==== DATA PROVIDED ====
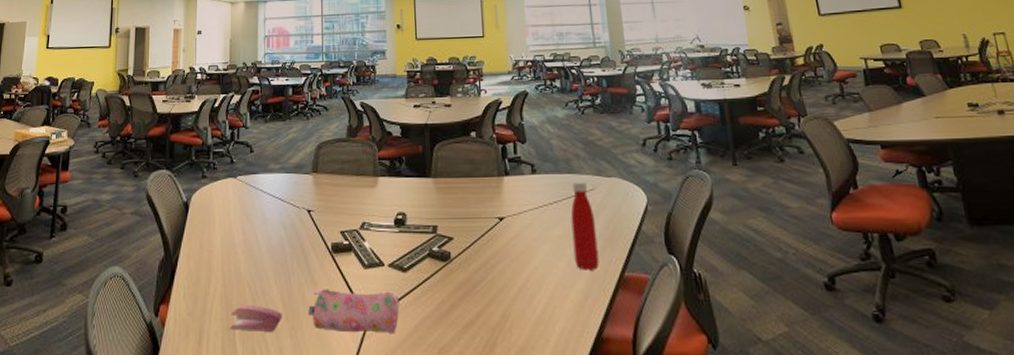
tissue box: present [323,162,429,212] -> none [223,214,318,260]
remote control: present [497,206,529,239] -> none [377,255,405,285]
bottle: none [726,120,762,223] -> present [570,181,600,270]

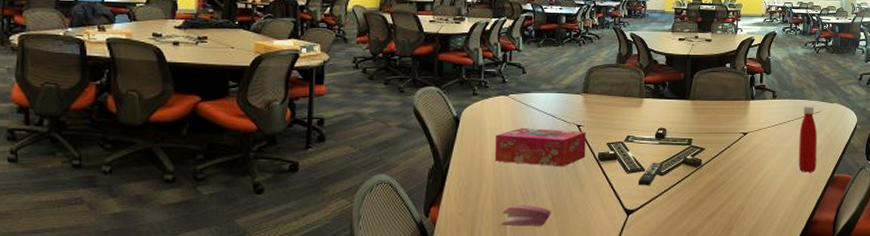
tissue box: none [223,214,318,260] -> present [494,128,586,167]
pencil case: present [308,289,400,335] -> none [575,190,656,225]
remote control: none [377,255,405,285] -> present [638,162,663,186]

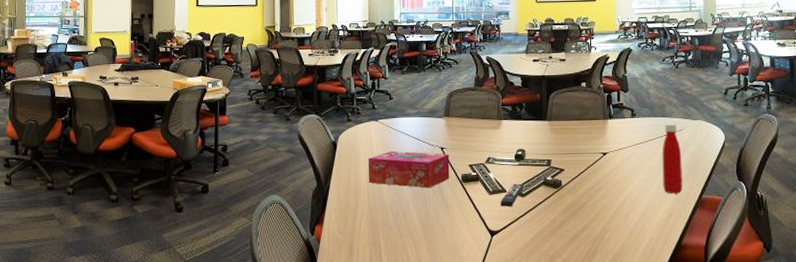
stapler: present [501,204,551,226] -> none [376,223,421,245]

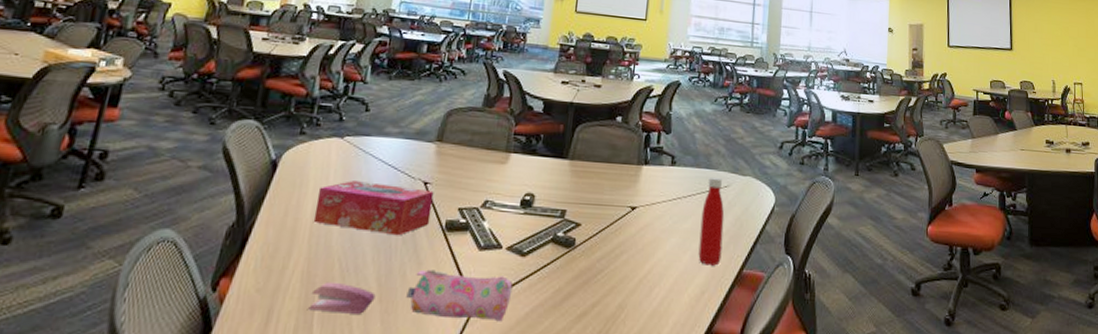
stapler: none [376,223,421,245] -> present [308,281,376,314]
pencil case: none [442,211,519,246] -> present [406,269,513,322]
remote control: present [500,183,524,208] -> none [491,237,526,270]

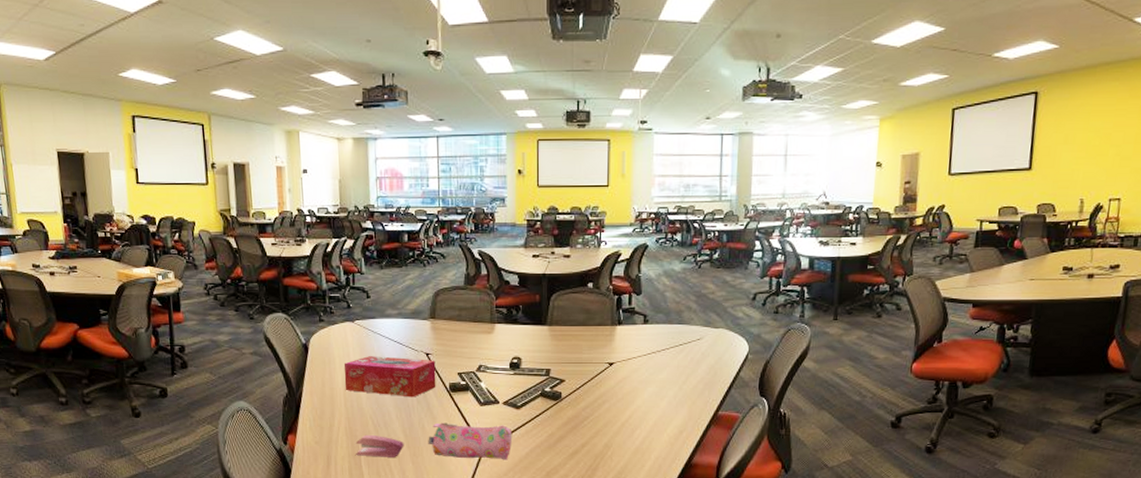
bottle: present [698,177,725,266] -> none [675,331,698,409]

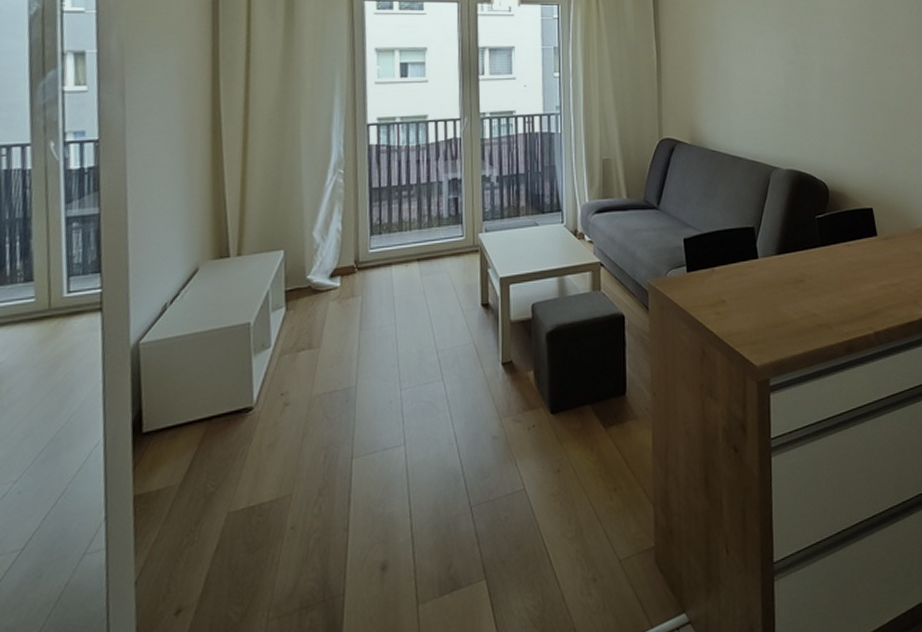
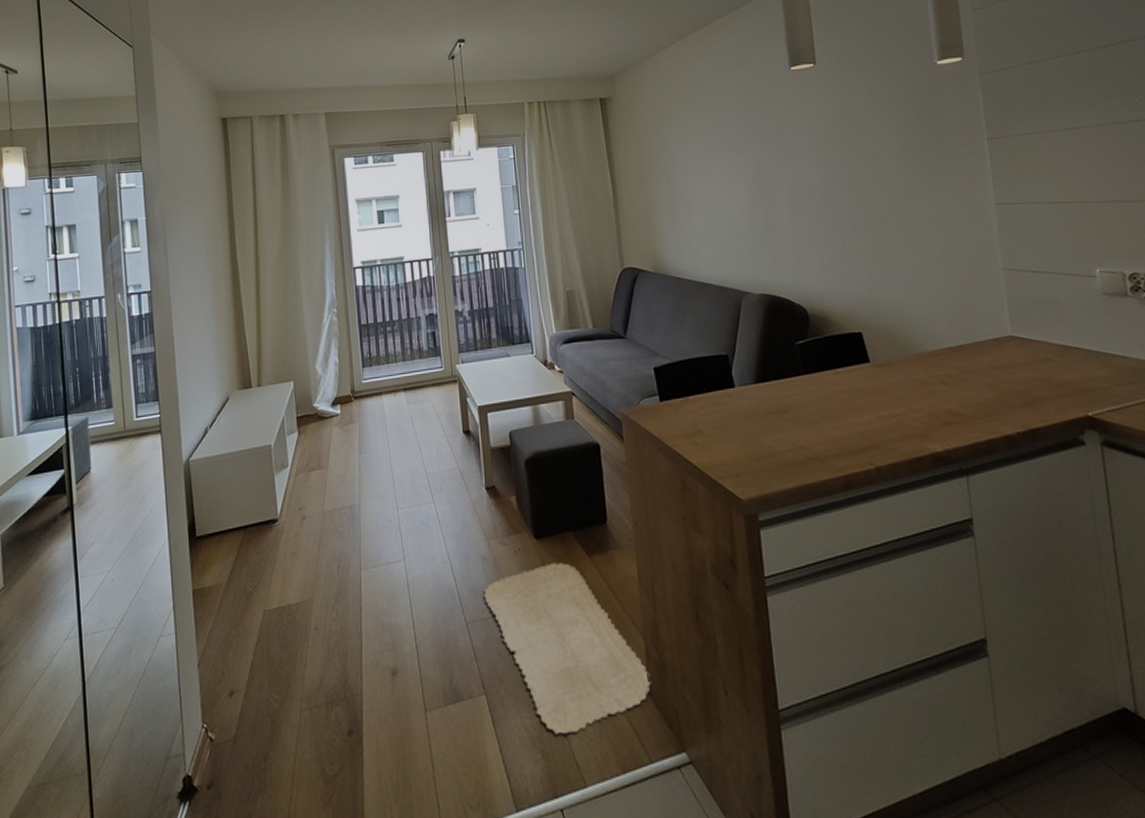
bath mat: none [491,437,658,612] -> present [483,563,652,735]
====
■ TASK TO CARRY OUT ■
Write out the listing above exactly, images omitted.

■ ANSWER TO THIS TASK ■
tissue box: present [323,162,429,212] -> none [223,214,318,260]
remote control: present [497,206,529,239] -> none [377,255,405,285]
bottle: none [726,120,762,223] -> present [570,181,600,270]

tissue box: none [223,214,318,260] -> present [494,128,586,167]
pencil case: present [308,289,400,335] -> none [575,190,656,225]
remote control: none [377,255,405,285] -> present [638,162,663,186]

stapler: present [501,204,551,226] -> none [376,223,421,245]

stapler: none [376,223,421,245] -> present [308,281,376,314]
pencil case: none [442,211,519,246] -> present [406,269,513,322]
remote control: present [500,183,524,208] -> none [491,237,526,270]

bottle: present [698,177,725,266] -> none [675,331,698,409]

bath mat: none [491,437,658,612] -> present [483,563,652,735]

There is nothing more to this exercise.